コロナ禍で増加した数字もある。それは児童虐待の検挙件数だ(図表2)。

警察庁「令和2年の犯罪情勢」のデータを基に株式会社マネネが作成。

失業や休業、またはリモートワークによって、コロナ前に比べ親が家にいる時間が増える一方で、子どもも休校や休園で家にいる時間が増えたというケースは多い。結果として親子が一緒に家で過ごす時間が長くなったことで、それが皮肉にもお互いのストレスにつながり、虐待を生んだと考えられる。

実際にはこの数字以上に虐待を受けている子どもがいると考えたほうがいい。家庭訪問や幼稚園・学校での行事がなくなったり、オンライン授業の導入によって、家族以外の大人が子どもの異変に気付く機会が減っているからだ。

コロナ禍によって、少子化が加速し、いまを生きる子どもたちも虐待で傷つけられる。ついついGDPや物価など、経済指標だけをみてコロナ禍の影響を理解しようとしがちだが、そこからだけでは把握できないほどの影響を日本経済は受けている。かつ、かなり尾を引きそうなことは容易に想像ができる。

出生数や婚姻数の減少はコロナだけが理由ではない

しかし、ここで1つ注意してほしい。この婚姻数や出生数の減少について、的外れな解説をする有識者が増えることを懸念している。

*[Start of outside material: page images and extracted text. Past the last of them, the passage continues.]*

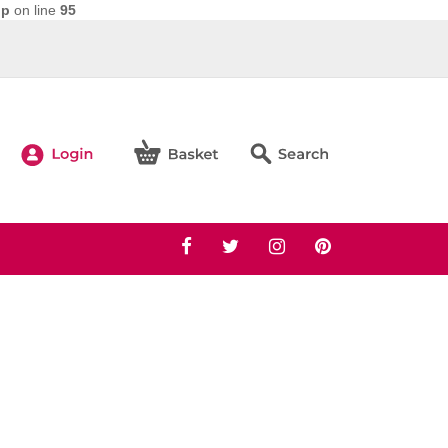
hp
on line
95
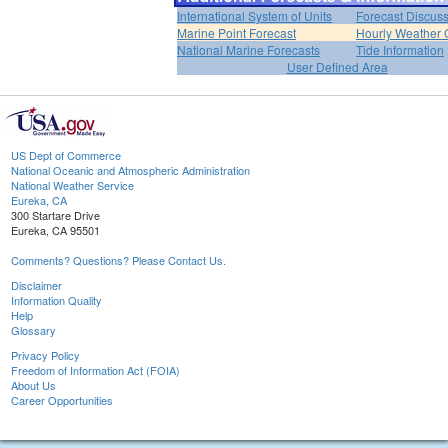
International System of Units
Forecast Discus
Marine Point Forecast
Hourly Weather 
National Marine Forecasts
Tide Information
User Defined Area
US Dept of Commerce
National Oceanic and Atmospheric Administration
National Weather Service
Eureka, CA
300 Startare Drive
Eureka, CA 95501
Comments? Questions? Please Contact Us.
Disclaimer
Information Quality
Help
Glossary
Privacy Policy
Freedom of Information Act (FOIA)
About Us
Career Opportunities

よく聞くのが「若者の○○離れ」という言葉に代表されるように、若者の価値観やライフスタイルの変化によって、結婚をしない若者や子どもを作らない夫婦が増えているという解説だ。しかし、国立社会保障・人口問題研究所「出生動向調査」のアンケートで、「いずれ結婚するつもり」と答えた未婚者(18〜34歳)の割合は1987年から2015年まで、それほど変わっていない。

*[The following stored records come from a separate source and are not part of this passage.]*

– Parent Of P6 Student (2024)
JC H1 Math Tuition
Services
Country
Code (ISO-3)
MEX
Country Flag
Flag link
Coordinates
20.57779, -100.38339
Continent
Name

なぜ結婚の意思があるのに結婚しないのか。その理由の1つこそが経済的な理由なのだ。男性の年収別有配偶率をみれば、年収が高くなれば高くなるほど配偶者を有する傾向があるのは明確だ。年収が600万円以上の30代男性は8割近くに配偶者がいる(図表3)。

労働政策研究・研修機構「若年者の就業状況・キャリア・職業能力開発の現状②」のデータを基に株式会社マネネが作成。

しかし、これまでみてきたように、平成の30年間で非正規雇用は増え、賃金はほぼ上がらないわけだから、婚姻数が下がり、結果として少子化が進むのは自明の理で、必ずしもコロナだけが原因ではないことは肝に銘じたい。